Aotearoa's drinking water, groundwater, recreational water and wastewater can all be affected by pathogens and contaminants. ESR’s water scientists help to detect and manage the risks, and they provide advice and guidance to health authorities, local and central government, industry and communities.
Our water microbiologists look at the impacts of discharges to the environment and investigate waterborne illness outbreaks. They’re able to identify a range of waterborne pathogens and can link the bacteria to the source, for example human, cattle, sheep or poultry origin. We also use a range of molecular and chemical techniques to identify sources of faecal contamination of water, investigate viral contamination of shellfish, sewage and biosolids, and carry out wastewater surveillance to detect illicit drugs and COVID-19.
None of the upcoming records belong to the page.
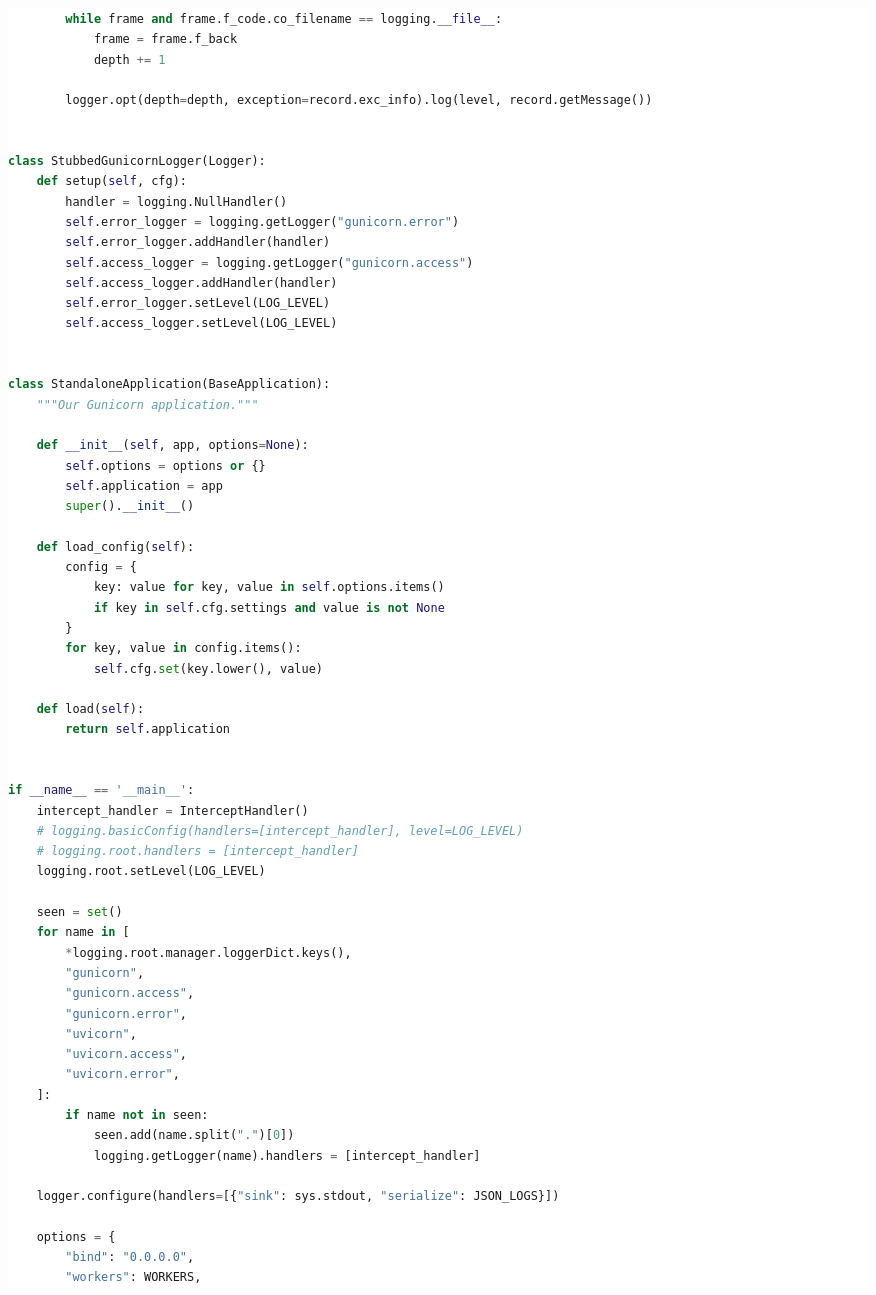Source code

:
 ```python
        while frame and frame.f_code.co_filename == logging.__file__:
            frame = frame.f_back
            depth += 1

        logger.opt(depth=depth, exception=record.exc_info).log(level, record.getMessage())


class StubbedGunicornLogger(Logger):
    def setup(self, cfg):
        handler = logging.NullHandler()
        self.error_logger = logging.getLogger("gunicorn.error")
        self.error_logger.addHandler(handler)
        self.access_logger = logging.getLogger("gunicorn.access")
        self.access_logger.addHandler(handler)
        self.error_logger.setLevel(LOG_LEVEL)
        self.access_logger.setLevel(LOG_LEVEL)


class StandaloneApplication(BaseApplication):
    """Our Gunicorn application."""

    def __init__(self, app, options=None):
        self.options = options or {}
        self.application = app
        super().__init__()

    def load_config(self):
        config = {
            key: value for key, value in self.options.items()
            if key in self.cfg.settings and value is not None
        }
        for key, value in config.items():
            self.cfg.set(key.lower(), value)

    def load(self):
        return self.application


if __name__ == '__main__':
    intercept_handler = InterceptHandler()
    # logging.basicConfig(handlers=[intercept_handler], level=LOG_LEVEL)
    # logging.root.handlers = [intercept_handler]
    logging.root.setLevel(LOG_LEVEL)

    seen = set()
    for name in [
        *logging.root.manager.loggerDict.keys(),
        "gunicorn",
        "gunicorn.access",
        "gunicorn.error",
        "uvicorn",
        "uvicorn.access",
        "uvicorn.error",
    ]:
        if name not in seen:
            seen.add(name.split(".")[0])
            logging.getLogger(name).handlers = [intercept_handler]

    logger.configure(handlers=[{"sink": sys.stdout, "serialize": JSON_LOGS}])

    options = {
        "bind": "0.0.0.0",
        "workers": WORKERS,
```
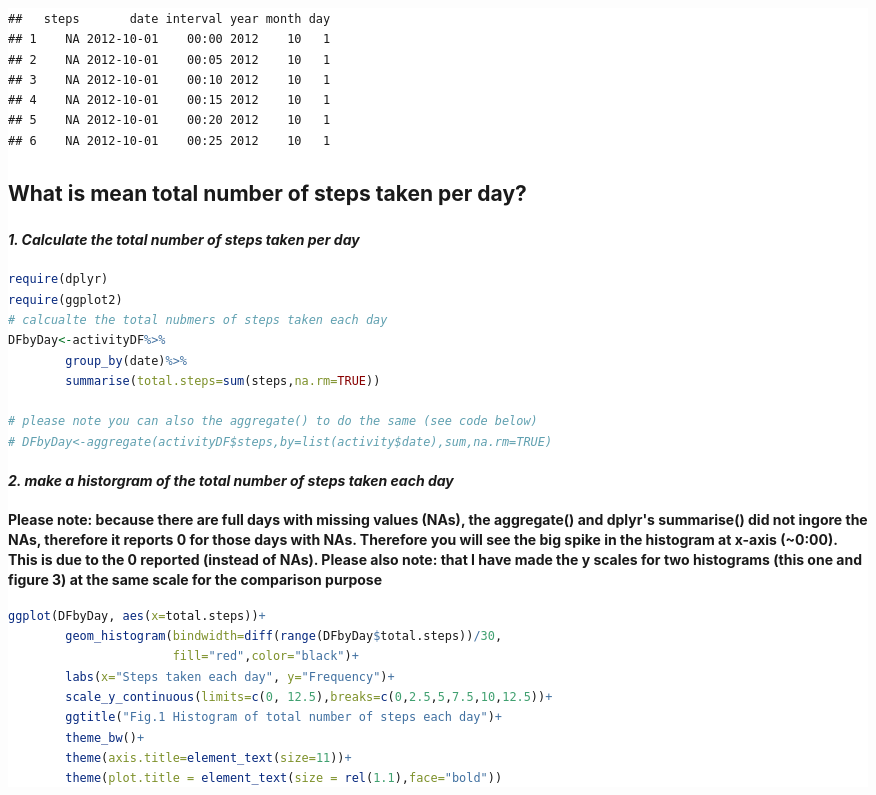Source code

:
 ```
##   steps       date interval year month day
## 1    NA 2012-10-01    00:00 2012    10   1
## 2    NA 2012-10-01    00:05 2012    10   1
## 3    NA 2012-10-01    00:10 2012    10   1
## 4    NA 2012-10-01    00:15 2012    10   1
## 5    NA 2012-10-01    00:20 2012    10   1
## 6    NA 2012-10-01    00:25 2012    10   1
```

## What is mean total number of steps taken per day?

#### *1. Calculate the total number of steps taken per day*


```r
require(dplyr)
require(ggplot2)
# calcualte the total nubmers of steps taken each day
DFbyDay<-activityDF%>%
        group_by(date)%>%
        summarise(total.steps=sum(steps,na.rm=TRUE))

# please note you can also the aggregate() to do the same (see code below)
# DFbyDay<-aggregate(activityDF$steps,by=list(activity$date),sum,na.rm=TRUE)
```

#### *2. make a historgram of the total number of steps taken each day*
**Please note: because there are full days with missing values (NAs), the aggregate() and dplyr's summarise() did not ingore the NAs, therefore it reports 0 for those days with NAs. Therefore you will see the big spike in the histogram at x-axis (~0:00). This is due to the 0 reported (instead of NAs). Please also note: that I have made the y scales for two histograms (this one and figure 3) at the same scale for the comparison purpose**


```r
ggplot(DFbyDay, aes(x=total.steps))+
        geom_histogram(bindwidth=diff(range(DFbyDay$total.steps))/30, 
                       fill="red",color="black")+
        labs(x="Steps taken each day", y="Frequency")+
        scale_y_continuous(limits=c(0, 12.5),breaks=c(0,2.5,5,7.5,10,12.5))+
        ggtitle("Fig.1 Histogram of total number of steps each day")+
        theme_bw()+
        theme(axis.title=element_text(size=11))+
        theme(plot.title = element_text(size = rel(1.1),face="bold"))
```
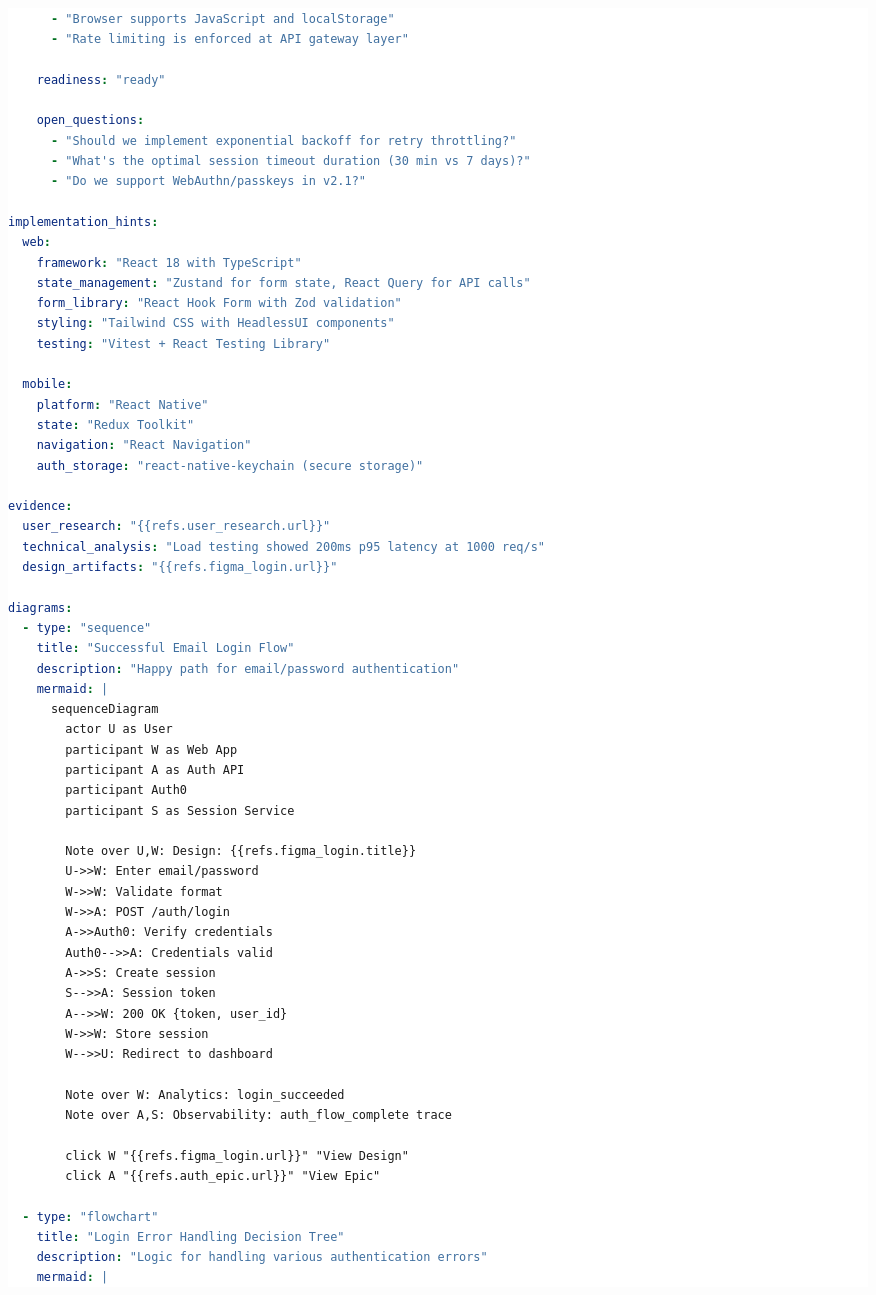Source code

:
 ```yaml
      - "Browser supports JavaScript and localStorage"
      - "Rate limiting is enforced at API gateway layer"
    
    readiness: "ready"
    
    open_questions:
      - "Should we implement exponential backoff for retry throttling?"
      - "What's the optimal session timeout duration (30 min vs 7 days)?"
      - "Do we support WebAuthn/passkeys in v2.1?"

implementation_hints:
  web:
    framework: "React 18 with TypeScript"
    state_management: "Zustand for form state, React Query for API calls"
    form_library: "React Hook Form with Zod validation"
    styling: "Tailwind CSS with HeadlessUI components"
    testing: "Vitest + React Testing Library"
  
  mobile:
    platform: "React Native"
    state: "Redux Toolkit"
    navigation: "React Navigation"
    auth_storage: "react-native-keychain (secure storage)"

evidence:
  user_research: "{{refs.user_research.url}}"
  technical_analysis: "Load testing showed 200ms p95 latency at 1000 req/s"
  design_artifacts: "{{refs.figma_login.url}}"

diagrams:
  - type: "sequence"
    title: "Successful Email Login Flow"
    description: "Happy path for email/password authentication"
    mermaid: |
      sequenceDiagram
        actor U as User
        participant W as Web App
        participant A as Auth API
        participant Auth0
        participant S as Session Service
        
        Note over U,W: Design: {{refs.figma_login.title}}
        U->>W: Enter email/password
        W->>W: Validate format
        W->>A: POST /auth/login
        A->>Auth0: Verify credentials
        Auth0-->>A: Credentials valid
        A->>S: Create session
        S-->>A: Session token
        A-->>W: 200 OK {token, user_id}
        W->>W: Store session
        W-->>U: Redirect to dashboard
        
        Note over W: Analytics: login_succeeded
        Note over A,S: Observability: auth_flow_complete trace
        
        click W "{{refs.figma_login.url}}" "View Design"
        click A "{{refs.auth_epic.url}}" "View Epic"
  
  - type: "flowchart"
    title: "Login Error Handling Decision Tree"
    description: "Logic for handling various authentication errors"
    mermaid: |
```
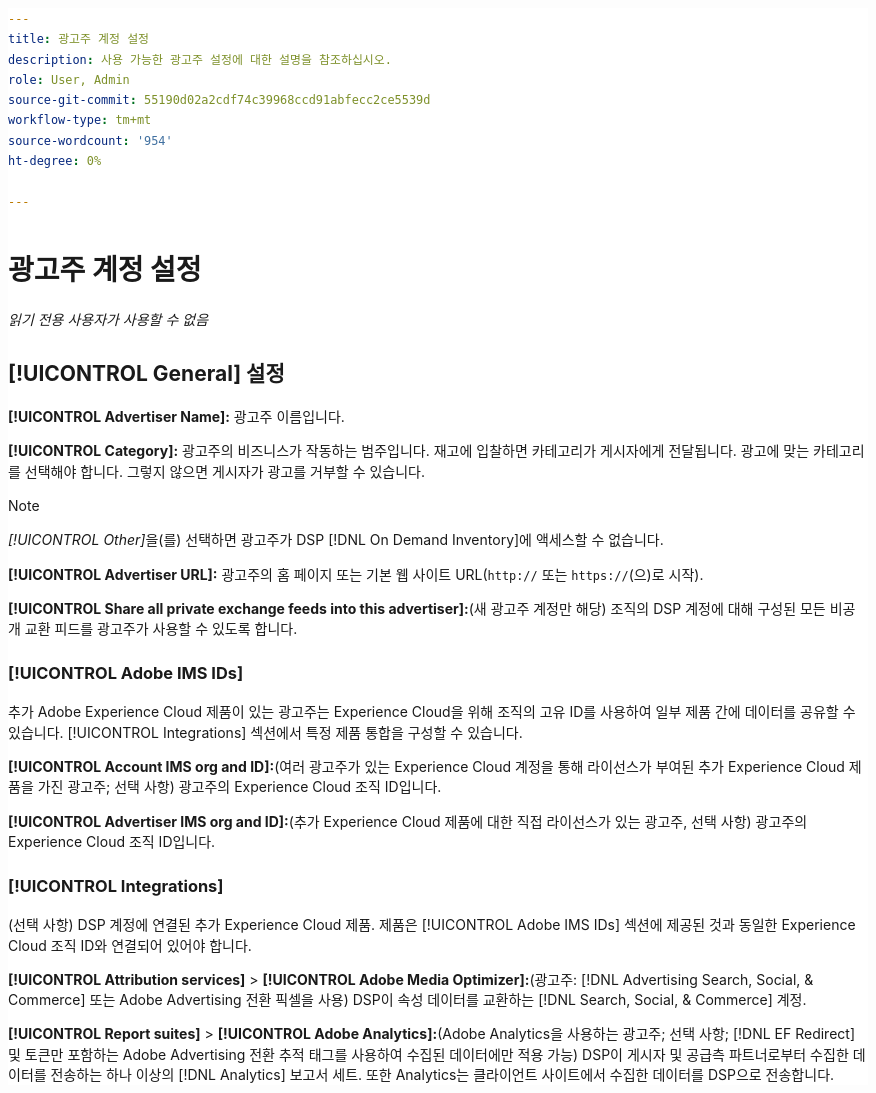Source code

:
 ```yaml
---
title: 광고주 계정 설정
description: 사용 가능한 광고주 설정에 대한 설명을 참조하십시오.
role: User, Admin
source-git-commit: 55190d02a2cdf74c39968ccd91abfecc2ce5539d
workflow-type: tm+mt
source-wordcount: '954'
ht-degree: 0%

---
```


# 광고주 계정 설정

*읽기 전용 사용자가 사용할 수 없음*

## [!UICONTROL General] 설정

**[!UICONTROL Advertiser Name]:** 광고주 이름입니다.

**[!UICONTROL Category]:** 광고주의 비즈니스가 작동하는 범주입니다. 재고에 입찰하면 카테고리가 게시자에게 전달됩니다. 광고에 맞는 카테고리를 선택해야 합니다. 그렇지 않으면 게시자가 광고를 거부할 수 있습니다.

>[!NOTE]
>
>*[!UICONTROL Other]*&#x200B;을(를) 선택하면 광고주가 DSP [!DNL On Demand Inventory]에 액세스할 수 없습니다.

**[!UICONTROL Advertiser URL]:** 광고주의 홈 페이지 또는 기본 웹 사이트 URL(`http://` 또는 `https://`(으)로 시작).

**[!UICONTROL Share all private exchange feeds into this advertiser]:**(새 광고주 계정만 해당) 조직의 DSP 계정에 대해 구성된 모든 비공개 교환 피드를 광고주가 사용할 수 있도록 합니다.

### [!UICONTROL Adobe IMS IDs]

추가 Adobe Experience Cloud 제품이 있는 광고주는 Experience Cloud을 위해 조직의 고유 ID를 사용하여 일부 제품 간에 데이터를 공유할 수 있습니다. [!UICONTROL Integrations] 섹션에서 특정 제품 통합을 구성할 수 있습니다.

**[!UICONTROL Account IMS org and ID]:**(여러 광고주가 있는 Experience Cloud 계정을 통해 라이선스가 부여된 추가 Experience Cloud 제품을 가진 광고주; 선택 사항) 광고주의 Experience Cloud 조직 ID입니다.

**[!UICONTROL Advertiser IMS org and ID]:**(추가 Experience Cloud 제품에 대한 직접 라이선스가 있는 광고주, 선택 사항) 광고주의 Experience Cloud 조직 ID입니다.

### [!UICONTROL Integrations]

(선택 사항) DSP 계정에 연결된 추가 Experience Cloud 제품. 제품은 [!UICONTROL Adobe IMS IDs] 섹션에 제공된 것과 동일한 Experience Cloud 조직 ID와 연결되어 있어야 합니다.

**[!UICONTROL Attribution services]** > **[!UICONTROL Adobe Media Optimizer]:**(광고주: [!DNL Advertising Search, Social, & Commerce] 또는 Adobe Advertising 전환 픽셀을 사용) DSP이 속성 데이터를 교환하는 [!DNL Search, Social, & Commerce] 계정.

**[!UICONTROL Report suites]** > **[!UICONTROL Adobe Analytics]:**(Adobe Analytics을 사용하는 광고주; 선택 사항; [!DNL EF Redirect] 및 토큰만 포함하는 Adobe Advertising 전환 추적 태그를 사용하여 수집된 데이터에만 적용 가능) DSP이 게시자 및 공급측 파트너로부터 수집한 데이터를 전송하는 하나 이상의 [!DNL Analytics] 보고서 세트. 또한 Analytics는 클라이언트 사이트에서 수집한 데이터를 DSP으로 전송합니다.

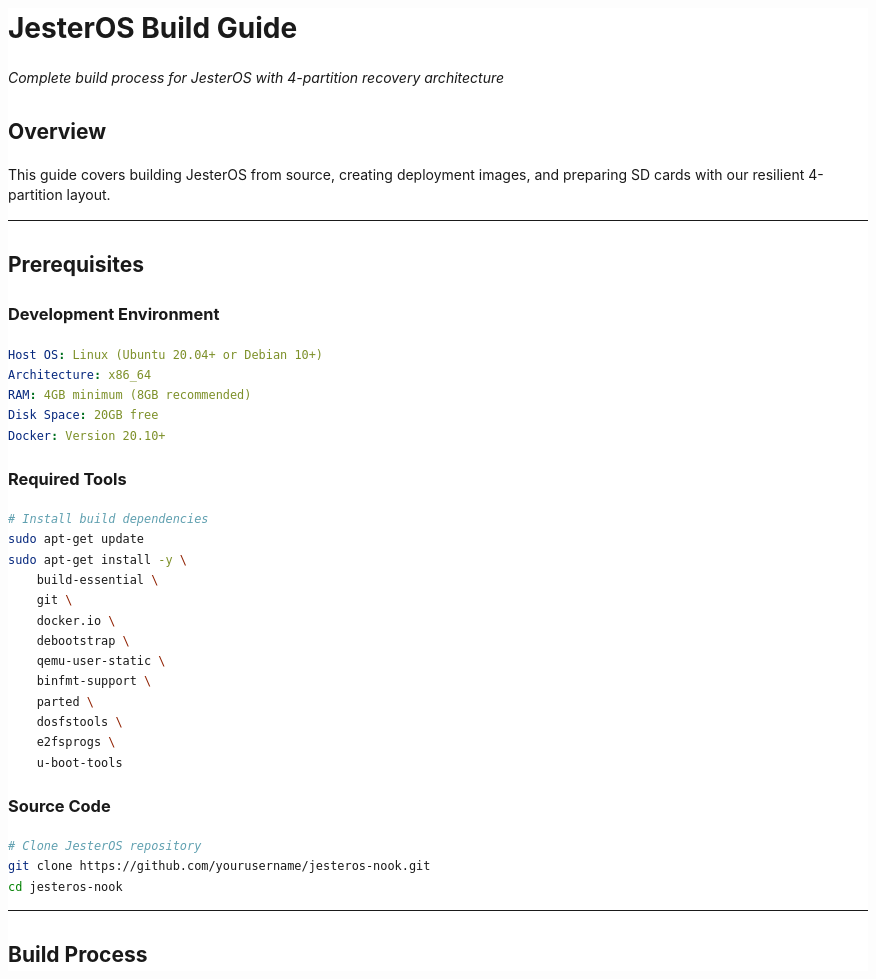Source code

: # JesterOS Build Guide
*Complete build process for JesterOS with 4-partition recovery architecture*

## Overview

This guide covers building JesterOS from source, creating deployment images, and preparing SD cards with our resilient 4-partition layout.

---

## Prerequisites

### Development Environment
```yaml
Host OS: Linux (Ubuntu 20.04+ or Debian 10+)
Architecture: x86_64
RAM: 4GB minimum (8GB recommended)
Disk Space: 20GB free
Docker: Version 20.10+
```

### Required Tools
```bash
# Install build dependencies
sudo apt-get update
sudo apt-get install -y \
    build-essential \
    git \
    docker.io \
    debootstrap \
    qemu-user-static \
    binfmt-support \
    parted \
    dosfstools \
    e2fsprogs \
    u-boot-tools
```

### Source Code
```bash
# Clone JesterOS repository
git clone https://github.com/yourusername/jesteros-nook.git
cd jesteros-nook
```

---

## Build Process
ESR scientists help to prepare Aotearoa's drinking-water standards, advise clients on interpreting the standards and the steps required for compliance, and develop new tools and technologies for monitoring water quality. We also help clients with major water-related responsibilities to manage large water-supply and water-quality datasets.
Recreational Water Quality Guidelines Update
Water recreation is important to the wellbeing of communities and can provide economic benefits from tourism. However, the presence of pathogens from environmental faecal contamination may adversely affect public health. Recreational water quality guidelines are developed to protect public health and to support management of water quality.
Wastewater-based epidemiology: A framework to identify and prioritise health determinants for wastewater monitoring
This report describes a framework that could support the Ministry of Health in identifying and prioritising health determinants that could be monitored through wastewater surveillance. It includes information that has been gathered from published scientific literature, organisational and technical reports, grey literature and discussion with experts in the field of wastewater based epidemiology (WBE). WBE has the potential to provide valuable insight into a wide range of other health determinants, including consumption of new psychoactive substances and a range of legal substances, including alcohol, tobacco, caffeine, over-the-counter pain relievers and antimicrobials, as well as exposure to environmental contaminants and infectious diseases.
Non-achievement of the Drinking-water Standards for New Zealand: E. coli transgressions
This report was undertaken for the Ministry of Health to review data from the annual survey of drinking water quality to see if there was evidence that maintaining a chlorine residual could overcome occasional E. coli transgressions, and evidence of the cause of these transgressions.
Risks to public health from emerging organic contaminants in the New Zealand aquatic environment
This report was prepared for the Ministry of Health to consolidate New Zealand data on emerging organic contaminants in wastewater and the receiving environment, and assess the risks to public health of this.
Report on a survey of New Zealand drinking-water supplies for arsenic and nitrate
The survey reported here was undertaken to provide the Ministry of Health with an update of information on arsenic and nitrate in New Zealand networked drinking water supplies because of changes in our understanding of risk factors leading to arsenic in water supplies, and land-use changes possibly influencing nitrate concentrations.